### YOUR OBJECTIVE
Pick out each line in the rows below that contains the string "access", with matching case, and copy those lines as they appear.

### SOURCE DATA

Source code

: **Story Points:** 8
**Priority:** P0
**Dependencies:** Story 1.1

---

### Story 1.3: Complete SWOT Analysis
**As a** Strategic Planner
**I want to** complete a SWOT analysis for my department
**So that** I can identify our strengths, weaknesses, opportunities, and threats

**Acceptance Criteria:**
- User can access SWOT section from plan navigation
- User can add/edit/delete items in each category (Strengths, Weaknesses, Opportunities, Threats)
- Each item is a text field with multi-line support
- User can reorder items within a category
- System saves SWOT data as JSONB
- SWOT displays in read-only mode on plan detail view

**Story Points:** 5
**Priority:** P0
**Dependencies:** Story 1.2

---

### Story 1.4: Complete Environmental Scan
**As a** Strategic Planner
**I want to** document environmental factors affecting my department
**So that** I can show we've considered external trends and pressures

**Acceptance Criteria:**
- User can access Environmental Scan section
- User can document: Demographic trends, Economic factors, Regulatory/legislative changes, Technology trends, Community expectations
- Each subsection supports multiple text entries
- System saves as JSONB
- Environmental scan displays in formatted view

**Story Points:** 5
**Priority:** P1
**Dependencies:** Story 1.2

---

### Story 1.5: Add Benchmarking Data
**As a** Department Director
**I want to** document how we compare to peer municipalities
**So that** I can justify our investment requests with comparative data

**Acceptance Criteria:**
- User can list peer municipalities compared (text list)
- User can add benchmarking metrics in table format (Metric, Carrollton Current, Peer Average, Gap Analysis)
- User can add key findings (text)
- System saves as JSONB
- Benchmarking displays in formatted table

### EXERCISE OUTPUT
- User can access SWOT section from plan navigation
- User can access Environmental Scan section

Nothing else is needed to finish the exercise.